You should have been taking RMDs from the Inherited IRA starting with Year 2012. (The RMD for 2011, if not taken already by your mother before she passed away, should have been taken by her estate, and distributed to her heirs in accordance with her will, or, if she died intestate, in accordance with state law and/or probate court directives). There would not have been any 10% penalty tax due on the RMDs taken by you on the grounds that you were not 59.5 years old as yet; that rule applies to owners (your mom in this case) and not to beneficiaries (you in this case).

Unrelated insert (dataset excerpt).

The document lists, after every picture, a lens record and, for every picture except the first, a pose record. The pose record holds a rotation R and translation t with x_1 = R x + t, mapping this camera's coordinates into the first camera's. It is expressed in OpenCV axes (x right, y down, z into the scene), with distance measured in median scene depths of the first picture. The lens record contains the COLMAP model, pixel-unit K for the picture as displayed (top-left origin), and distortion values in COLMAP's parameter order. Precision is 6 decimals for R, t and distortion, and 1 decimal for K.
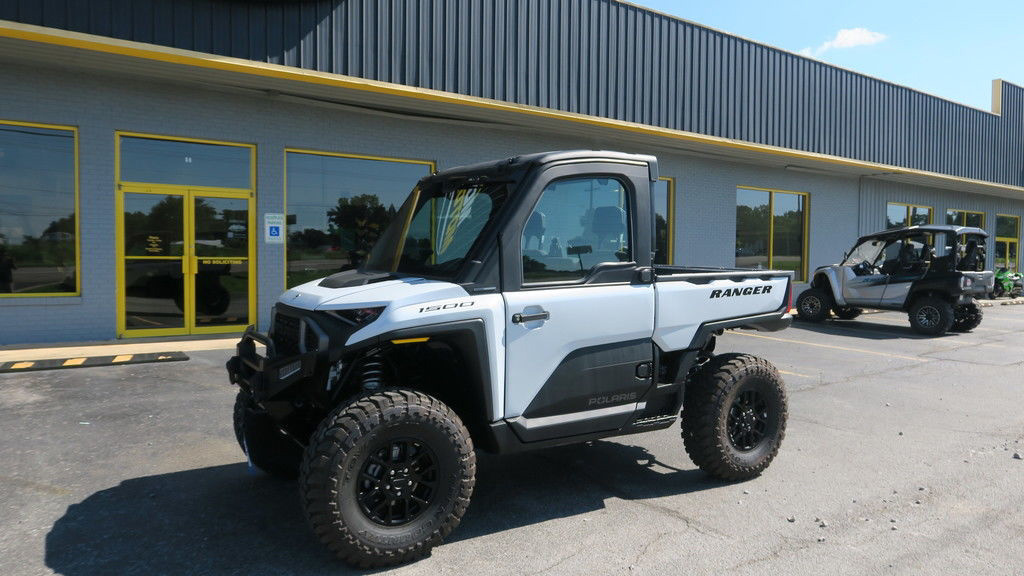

So, have you taken the RMDs for 2012-2016? Or were you waiting to turn 59.5 before taking distributions in the mistaken belief that you would have to pay a 10% penalty for early wthdrawal? The penalty for not taking a RMD is 50% of the amount not distributed; yes, 50%. If you didn't take RMDs from the Inherited IRA for years 2012-2016, I recommend that you consult a CPA with expertise in tax law. Ask the CPA if he/she is an Enrolled Agent with the IRS: Enrolled Agents have to pass an exam administered by the IRS to show that they really understand tax law and are not just blowing smoke, and can represent you in front of the IRS in cases of audit etc,

  • I've been taking the RMD's for a few years now, Vanguard Funds recommended amount.
    – Doug Null
    Jan 14, 2017 at 21:41
  • Well, if you have been taking RMDs from the Inherited IRA, then you already must have discovered that what happens within the IRA does not affect taxation of the distribution which is treated as cash regardless of what was done to generate that amount. Jan 14, 2017 at 21:59

You've been taking the RMDs. Each year the RMD is calculated by taking the prior 12/31 balance and dividing by the divisor, calculated when you inherited, and dropping by 1 each year. Some great trades and your account balance goes up. That's great, but of course it sends the next RMD higher.

I'd understand how marginal rates work and use the withdrawal to "top off" your current bracket. This will help slow the growth and runaway RMD increases.